Bringing the wild into the lab
Complementing the research in the field, where Kautt can observe behaviors in semi-natural conditions, is a large laboratory component that involves DNA sequencing, molecular experiments, and controlled behavioral tests. The combination of these approaches allows Kautt and his team to get a more complete picture of how an organism’s genetics connect to phenotypic variation, behavior, and evolution.
But anti-predator behavior is only one part of this project. The research also investigates how the two species of deer mice found throughout Missouri—Peromyscus maniculatus and Peromyscus leucopus can coexist. Despite looking nearly identical, the two have distinct preferences: one for open grassland, the other for wooded areas. “Given the patchy distribution of forests and prairies in Missouri, this begs the question: how do these mice choose their habitats? How does a forest mouse know it’s better adapted to the forest than the prairie and vice versa? How do they distinguish between a potential mate and a heterospecific?” Kautt says. His team is using behavioral data, habitat surveys, and genomic tools to identify each species and even screen for potential rare hybridization events.
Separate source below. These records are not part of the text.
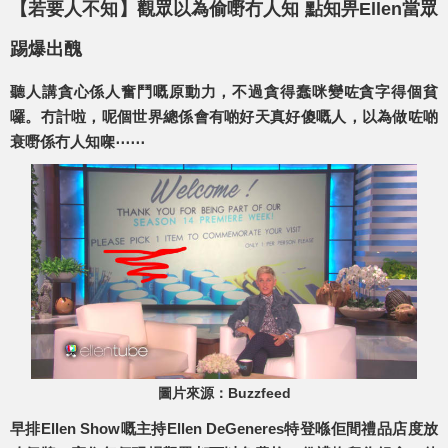
【若要人不知】觀眾以為偷嘢冇人知 點知畀Ellen當眾
踢爆出醜
聽人講貪心係人奮鬥嘅原動力，不過貪得蠢咪變咗貪字得個貧
囉。冇計啦，呢個世界總係會有啲好天真好傻嘅人，以為做咗啲
衰嘢係冇人知㗎⋯⋯
圖片來源：Buzzfeed
早排Ellen Show嘅主持Ellen DeGeneres特登喺佢間禮品店度放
After the wild mice are done in the arenas, Ottens takes over to gather even more information, including a small tissue sample along with the sex and weight of each mouse. That sample will go back to the lab for genetic sequencing. It’s only then that Kautt will confidently be able to distinguish between the two species present in the area.
Important invertebrates
Luckily for Kautt, deer mice aren’t the only unconventional creatures that call Shaw Nature Reserve home. Crayfish, the state invertebrate of Missouri, are hiding just below the surface.
Kautt’s team is working to generate whole-genome assemblies for all 41 crayfish species in the state. With that genomic data, their first goal is to build a robust evolutionary tree to better understand how crayfish have diversified across Missouri. “Some crayfish live only in pristine streams, while others prefer swamps and roadside ditches. Some crayfish spend most of their lives underground in large, elaborate burrows, while some can only be found in caves,” explains Kautt.
Obtaining tissue samples for all species is an effort spearheaded by naturalist and graduate student Shiyang Wu, and only possible through close collaboration with the Missouri Department of Conservation. The questions that drive this research are about ecomorph evolution, historical bottlenecks, and evolutionary relationships. Undergraduate Ellie Wang spent her summer training a machine learning model to recognize crayfish, paving the way for automatic tracking and behavioral assays. Luckily, crayfish, just like deer mice, can be observed locally and brought back into the lab, making them ideal for this type of research.
An unconventional future
These projects are only the beginning of what the Kautt Lab has in store at WashU. Kautt envisions setting up local crayfish as a new system for evolutionary genomics and behavior research. Future studies involving deer mice will continue to dig deeper into the role of smell-mediated behaviors, their genetic underpinnings, and the molecular mechanisms that translate the genetic variation to differences in how animals behave, be it to find suitable habitat and food, potential mates, or to avoid predators. “You know, the essentials, if you’re a mouse” says Kautt.
Ultimately, though crayfish and mice may seem unassuming and unrelated, Kautt is nonetheless excited about what these nontraditional model organisms can teach us about ourselves and the land we share “The value of this research is twofold,” Kautt says. “First and foremost, these little creatures will help us uncover some fundamental biological processes. But deer mice and crayfish are also important parts of their respective ecosystems, and our research has real-world implications for conservation policies, which ultimately benefits all organisms inhabiting Missouri, including us.”